Um insulto para África
Estou escrevendo esta crónica semanal num dia de tempo estival, com um calor intenso em que os termómetros atingiram 39º graus. Porque o pensamento não para, mesmo com o corpo suado de tanto transpirar, venho, em torno da confusão financeira no País mais poderoso do mundo, falar de algumas reflexões arrepiantes que não passam, necessariamente, pelas tentativas que o Bush filho faz para conseguir o acordo do Senado e da Câmara, usando a sua principal arma: terror e dramatismo nos discursos!
Nada disso teria interesse em mim se não tivesse acompanhado que a meses atrás o tema em voga nas manchetes relacionava-se à chamada “crise mundial dos alimentos”. Crise pelo aumento expressivo no preço de produtos alimentícios (trigo, milho, arroz, leite, carne, soja etc.) indispensáveis para os seres humanos, que têm uma “necessidade biológica” de comida – todos nós precisamos de comer, tal como precisamos de água e de ar, para poder viver, e que o mundo, apenas, reservou angariar 7 biliões de dólares para ajudar os pobres.
Sabendo nós que, nos últimos 3 anos, segundo o Banco Mundial, os preços dos alimentos subiram em média 83% e que essa inflação de preços trouxe consigo impacto directo nas famílias pobres, especialmente aquelas que vivem em países importadores de alimentos e que costumam gastar a absoluta maioria de seu orçamento doméstico na aquisição de alimentos, convém aqui fazer uma reflexão dessas crises tendo em conta o facto da crise financeira, que afecta directamente um punhado de ricos, beneficiar de uma injecção monetária de 700 biliões de $USD em tempo recorde, e os milhões de pobres no mundo – 925 milhões segundo a FAO, clamarem ainda por receber a promessa dos 7 biliões anunciados em Roma, na reunião da FAO deste ano.
A primeira reflexão intrigante é saber que a crise alimentar afecta, no mínimo, 925 milhões de pessoas (triplo da população norte americana), com consequências graves visíveis hoje. Desde milhões de pessoas que se mantém cronicamente subnutridas e depois afectadas por uma série de doenças que encurtam a sua vida ou as torna ainda mais pobres. Contudo, com toda essa desgraça visível, apenas foram prometidos 7 biliões de $USD que só saem, se saírem, mediante comprometimento dos países afectados em seguir a letra as políticas públicas desenhadas pelos países ricos e cumprir os “direitos humanos”.
E como são vários parâmetros que se têm de cumprir, as populações que, segundo a ONU, são assistidos o direito a uma dieta saudável e variada como um direito humano básico, ficam a minguar de fome não sabendo onde virá a sua próxima refeição (o que só por si tem um preço psicológico) quando há tanta abundância de alimentos ou dinheiro que pode ser injectado.

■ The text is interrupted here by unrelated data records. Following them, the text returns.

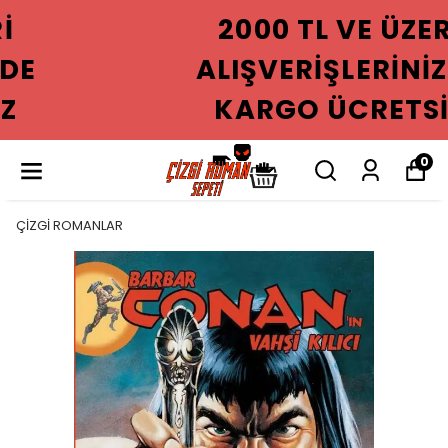
2000 TL VE ÜZERI
ALIŞVERIŞLERINIZDE
KARGO ÜCRETSIZ
0
ÇİZGİ ROMANLAR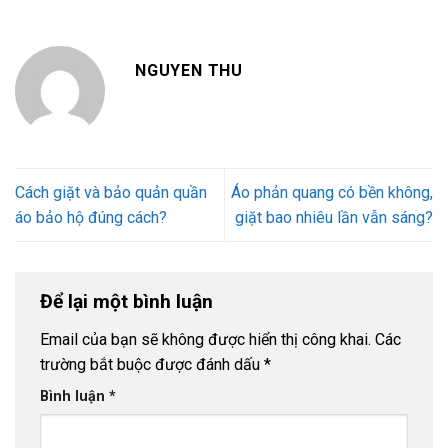
NGUYEN THU
Cách giặt và bảo quản quần
Áo phản quang có bền không,
áo bảo hộ đúng cách?
giặt bao nhiêu lần vẫn sáng?
Để lại một bình luận
Email của bạn sẽ không được hiển thị công khai.
Các
trường bắt buộc được đánh dấu
*
Bình luận
*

É-me difícil compreender como os ocidentais, defensores acérrimos de direitos humanos, continuem a ter uma frágil solidariedade internacional associada à redução da ajuda ao sector agrícola, que contribuí para o enfraquecimento da agricultura familiar dos países em desenvolvimento, mas, em contrapartida, para salvar os ricos (que já tem de sobra) sem pestanejar subsidiam a esses com um valor 100 vezes mais do necessário para erradicar a crise alimentar.
Cépticos virão me dizer que a injecção ao sistema financeiro americano é para salvar a economia duma banca rota no futuro. No futuro!!! Que contra-senso, se hoje já nos debatemos com uma crise alimentar de anos que traz consigo respostas populares sob a forma de manifestações e motins, condicionantes para uma estabilidade dos países e nada é feito!! Isso não diz nada? Mais, o flagelo da fome e subnutrição impedem o desenvolvimento mental e físico das crianças prejudicando-as para o resto da vida. E como as crianças são a força motriz do amanhã, o que se espera da economia dos países dessas crianças? Porquê esperar resposta, se mesmo a promessa de uma Ajuda Pública ao Desenvolvimento (APD) de 0,7% até 2015 continua a uma distância luz dessa meta, concedendo os ricos apenas 0,3% do seu PIB há mais de 15 anos?!
Sendo África o Continente mais pobre do mundo, onde mais de 60% da população vive com o vírus da SIDA, precisando, por isso uma injecção de todo tamanho para minorar os efeitos da desnutrição, os 700 biliões de dólares injectados pelos americanos para manter os capitalistas ainda maia ricos representa verdadeiramente um insulto aos Pobres (Africa inclusive), que vê os ricos assisti-los, passivamente, a morrer de fome!